### Required action
Nothing outside the range is to be copied. From the entries below, reproduce exactly the lines starting at the one with "sn’t just showcase, it collaborates." and ending at the one with "message about the", without pictures.

### Dataset entries

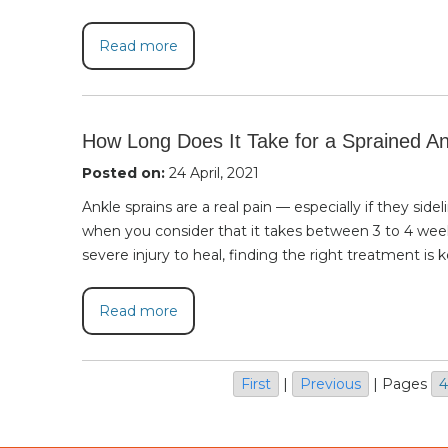
Read more
How Long Does It Take for a Sprained An
Posted on:
24 April, 2021
Ankle sprains are a real pain — especially if they sid
when you consider that it takes between 3 to 4 wee
severe injury to heal, finding the right treatment is k
Read more
First
|
Previous
|
Pages
4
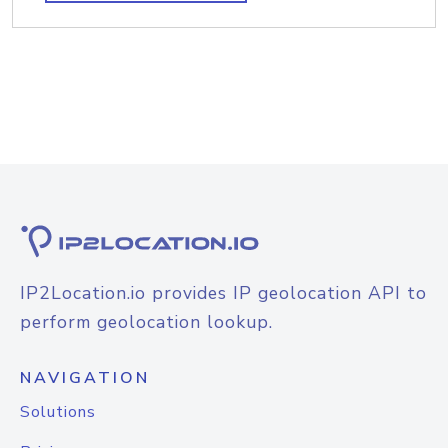
IP2Location.io provides IP geolocation API to
perform geolocation lookup.
NAVIGATION
Solutions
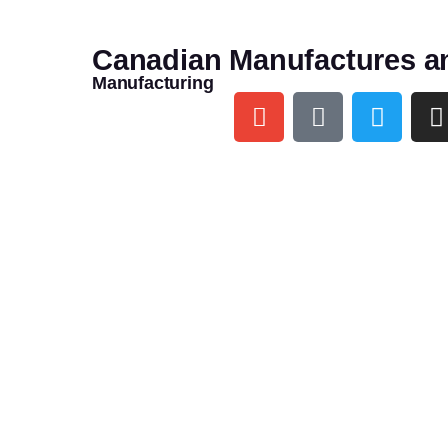
Canadian Manufactures a
Manufacturing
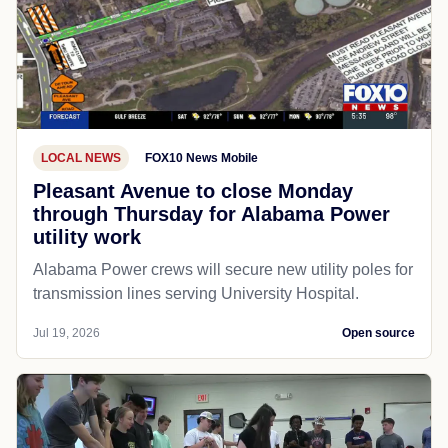
LOCAL NEWS
FOX10 News Mobile
Pleasant Avenue to close Monday
through Thursday for Alabama Power
utility work
Alabama Power crews will secure new utility poles for
transmission lines serving University Hospital.
Jul 19, 2026
Open source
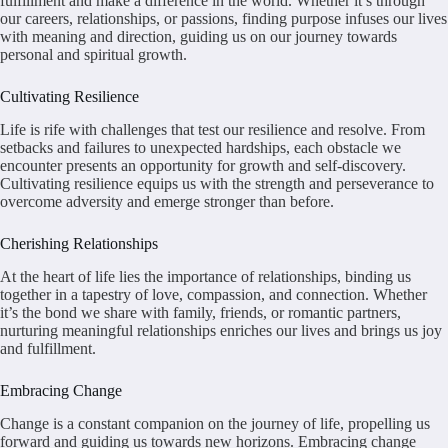
fulfillment and make a difference in the world. Whether it’s through
our careers, relationships, or passions, finding purpose infuses our lives
with meaning and direction, guiding us on our journey towards
personal and spiritual growth.
Cultivating Resilience
Life is rife with challenges that test our resilience and resolve. From
setbacks and failures to unexpected hardships, each obstacle we
encounter presents an opportunity for growth and self-discovery.
Cultivating resilience equips us with the strength and perseverance to
overcome adversity and emerge stronger than before.
Cherishing Relationships
At the heart of life lies the importance of relationships, binding us
together in a tapestry of love, compassion, and connection. Whether
it’s the bond we share with family, friends, or romantic partners,
nurturing meaningful relationships enriches our lives and brings us joy
and fulfillment.
Embracing Change
Change is a constant companion on the journey of life, propelling us
forward and guiding us towards new horizons. Embracing change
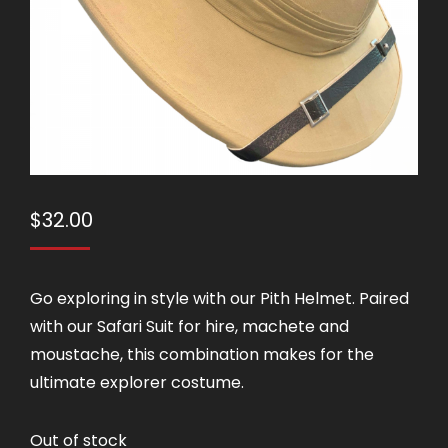
$
32.00
Go exploring in style with our Pith Helmet. Paired
with our Safari Suit for hire, machete and
moustache, this combination makes for the
ultimate explorer costume.
Out of stock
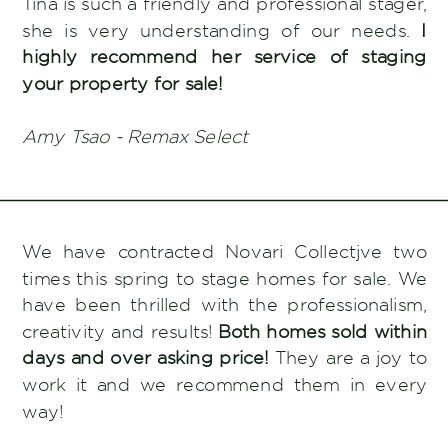
Tina is such a friendly and professional stager,
she is very understanding of our needs.
I
highly recommend her service of staging
your property for sale!
Amy Tsao - Remax Select
We have contracted Novari Collectjve two
times this spring to stage homes for sale. We
have been thrilled with the professionalism,
creativity and results!
Both homes sold within
days and over asking price!
They are a joy to
work it and we recommend them in every
way!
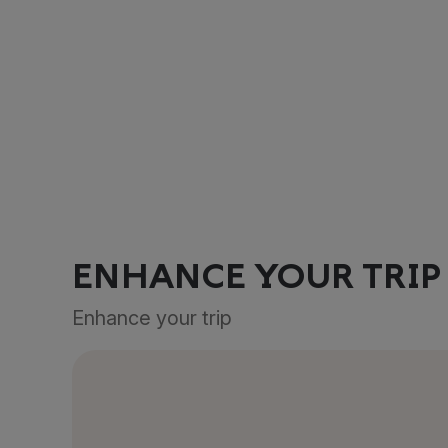
ENHANCE YOUR TRIP
Enhance your trip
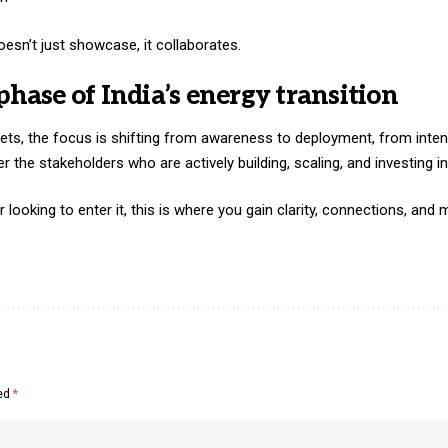
sn’t just showcase, it collaborates.
phase of India’s energy transition
ets, the focus is shifting from awareness to deployment, from inten
er the stakeholders who are actively building, scaling, and investing in
r looking to enter it, this is where you gain clarity, connections, a
ked
*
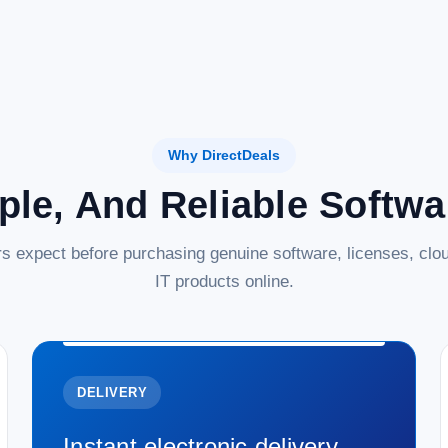
Why DirectDeals
ple, And Reliable Softw
s expect before purchasing genuine software, licenses, clou
IT products online.
DELIVERY
Instant electronic delivery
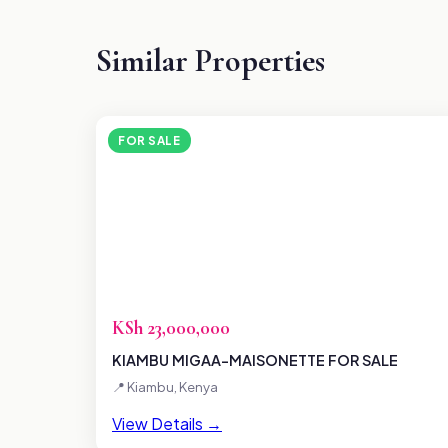
Similar Properties
FOR SALE
KSh 23,000,000
KIAMBU MIGAA-MAISONETTE FOR SALE
📍 Kiambu, Kenya
View Details →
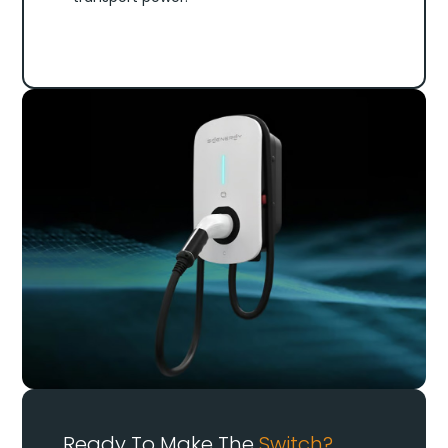
Ready To Make The
Switch?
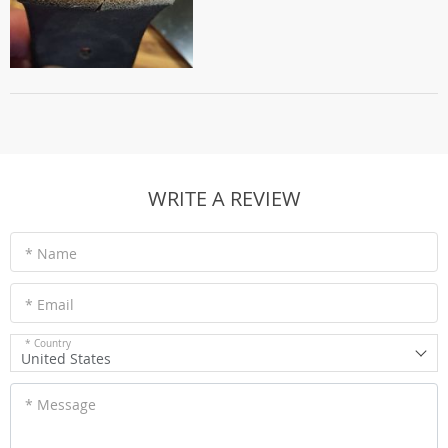
WRITE A REVIEW
* Name
* Email
* Country
United States
* Message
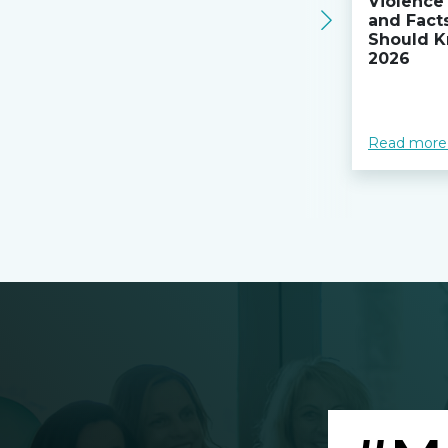
Violence 
and Fact
Should K
2026
Read more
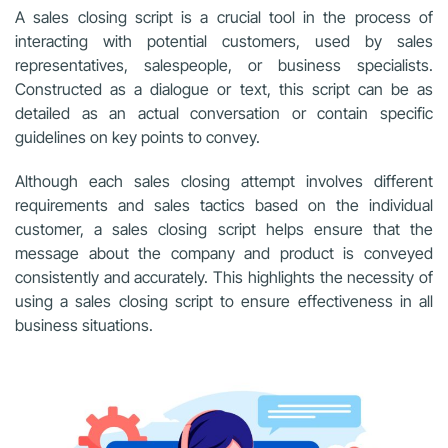
A sales closing script is a crucial tool in the process of
interacting with potential customers, used by sales
representatives, salespeople, or business specialists.
Constructed as a dialogue or text, this script can be as
detailed as an actual conversation or contain specific
guidelines on key points to convey.
Although each sales closing attempt involves different
requirements and sales tactics based on the individual
customer, a sales closing script helps ensure that the
message about the company and product is conveyed
consistently and accurately. This highlights the necessity of
using a sales closing script to ensure effectiveness in all
business situations.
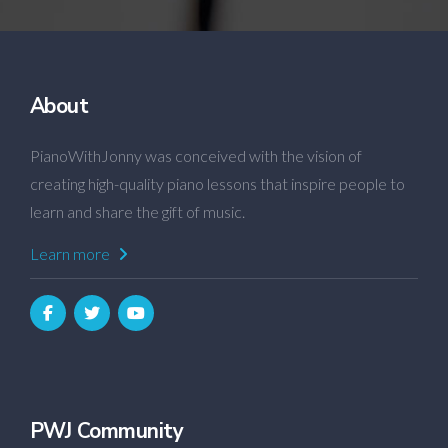
About
PianoWithJonny was conceived with the vision of
creating high-quality piano lessons that inspire people to
learn and share the gift of music.
Learn more
PWJ Community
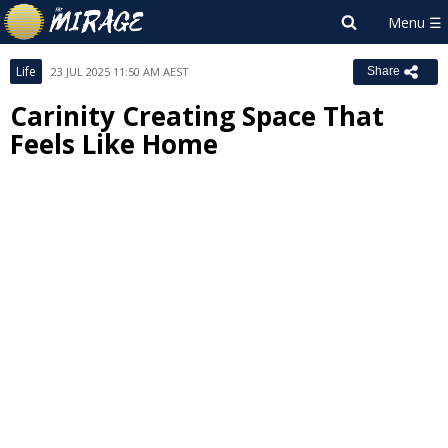
Life
23 JUL 2025 11:50 AM AEST
Share
Carinity Creating Space That
Feels Like Home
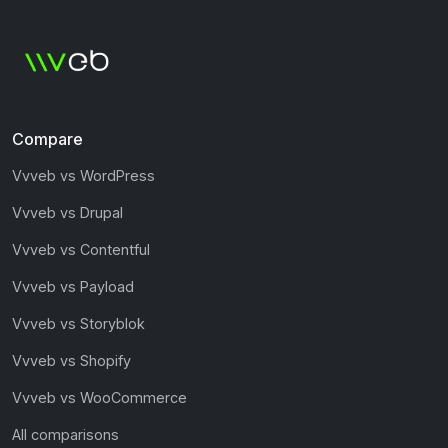
Compare
Vvveb vs WordPress
Vvveb vs Drupal
Vvveb vs Contentful
Vvveb vs Payload
Vvveb vs Storyblok
Vvveb vs Shopify
Vvveb vs WooCommerce
All comparisons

### Solved exercise
sn’t just showcase, it collaborates.
phase of India’s energy transition
ets, the focus is shifting from awareness to deployment, from inten
er the stakeholders who are actively building, scaling, and investing in
r looking to enter it, this is where you gain clarity, connections, a
ked
*
Why DirectDeals
ple, And Reliable Softw
s expect before purchasing genuine software, licenses, clou
IT products online.
DELIVERY
Instant electronic delivery
Similar Properties
FOR SALE
KSh 23,000,000
KIAMBU MIGAA-MAISONETTE FOR SALE
📍 Kiambu, Kenya
View Details →
Ready To Make The
Switch?
WRITE A REVIEW
* Name
* Email
* Country
United States
* Message
Violence 
and Fact
Should K
2026
Read more
A sales closing script is a crucial tool in the process of
interacting with potential customers, used by sales
representatives, salespeople, or business specialists.
Constructed as a dialogue or text, this script can be as
detailed as an actual conversation or contain specific
guidelines on key points to convey.
Although each sales closing attempt involves different
requirements and sales tactics based on the individual
customer, a sales closing script helps ensure that the
message about the company and product is conveyed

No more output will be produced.